I have felt for a long time as if I was in a cocoon…and I guess for good reason. We spent our early years moving every few years, as my husband’s career flourished. I got used to moving. Then we settled in the Boston area and only moved from one suburb to another…we actually lived 15 years in the same house. And then my mother-in-law died, leaving my then-96yo dad-in-law living alone in the assisted living apartment. We spent a few months doing the MA to ME run on weekends and holidays, but we knew that couldn’t be sustained. SO, we decided to talk to a real estate agent about putting our house on the market in the summer, after we had had a chance to spruce up our aging gem. THEN the universe decided to throw us a huge curve ball. I exchanged a couple of emails with a real estate agent to get an idea of what to expect. But before I ever had a chance to meet her, she sold our house! Well, kind of…a fellow agent had a client who needed to purchase a house in our neighborhood and needed to find said house the next weekend. She asked if we could show the house, AS-IS, the next weekend. We showed it on a Saturday, got an offer on a Sunday, and accepted on Monday… and we were packed, loaded into a truck and moved, all in under 2 months.
And then I was living amidst boxes in a tiny new town, hours away from my friends and my theater group and my job, having as my new job something for which I am completely unsuited…dealing with my in-laws’ belongings, which filled the house into which we had moved…and then unpacking and organizing the boxes of our own belongings into the house. I am really good at unpacking…but please don’t ask me where to put things, how to organize a room, how to arrange a house. Even worse, I was doing it alone, as husband got called away for work…he left me the day we moved into the little house and came home three weeks later, shocked at how little I had accomplished. Oh, and need I add that during much of those three weeks, I was without telephone, TV or internet…PBS radio was my lifeline to the outside world.

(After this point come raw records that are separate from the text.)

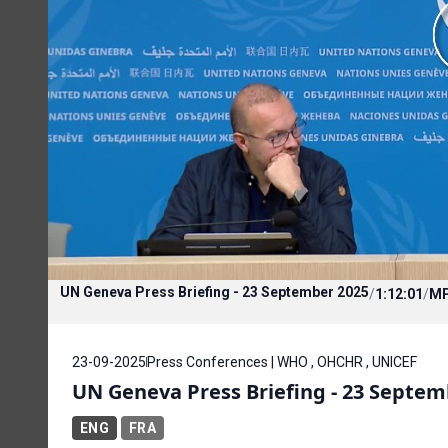
UN Geneva Press Briefing - 23 September 2025
/
1:12:01
/
M
23-09-2025
Press Conferences | WHO , OHCHR , UNICEF
UN Geneva Press Briefing - 23 Septem
ENG
FRA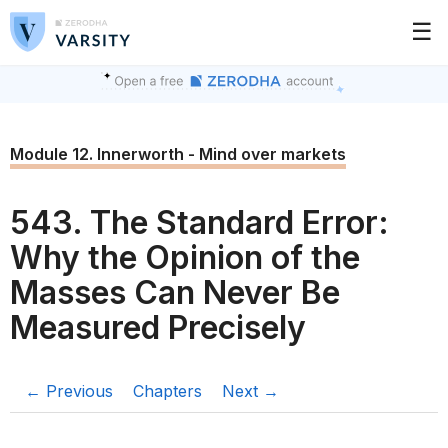
☰
Module 12. Innerworth - Mind over markets
543. The Standard Error:
Why the Opinion of the
Masses Can Never Be
Measured Precisely
← Previous
Chapters
Next →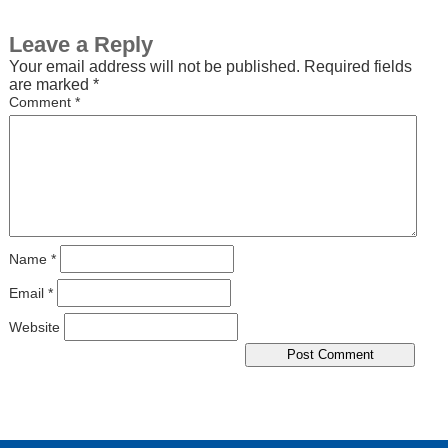
Leave a Reply
Your email address will not be published.
Required fields
are marked
*
Comment
*
Name
*
Email
*
Website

Now, nearly two years later, we are still tossing tossing tossing, trying to fit ourselves into this compact living space…but it is home, it is happy, it is ours. We added a puppy to our family, giving me much-needed company when hus is on the road. My dad-in-law passed away in September, so there are no more Wednesday dinners and Sunday brunches at the assisted living place. Two different groups of girlfriends came to visit, stirring up in me the memory of what it feels like to have friends, to have hobbies, to have a life.
And then, in November of last year, I went to my Town Hall to vote and the Director of the Board of Library Trustees was there to show off plans for the new library. I glanced at the plans and noticed there seemed to be a lot of community space in the proposed building. She and I chatted about possibilities for use of those spaces, including playreading and theater classes. She took my name and email address…two days later, I got a call from the head volunteer at the library, asking if I wanted to volunteer. I said yes, was put on the schedule and started work the next week. And POOF! I was happy. I was happy while I was working, but more importantly, I was happier when I got home. I am learning lots about the tiny town I now inhabit and there is no better place than the front desk of the local library to meet my neighbors. I don’t feel as alone as I did, all because of 2-3 hours a week spent at the library.
I am one of those really weird people who appears quite extroverted, but who is actually very shy…friends are often surprised to hear how unsure I really am of my own self worth. Left to my own devices, I love my cocoon. That isn’t healthy, though, and I am always on the lookout for opportunities to change. This is turned into a great opportunity and I’m eager to embrace it with vigor!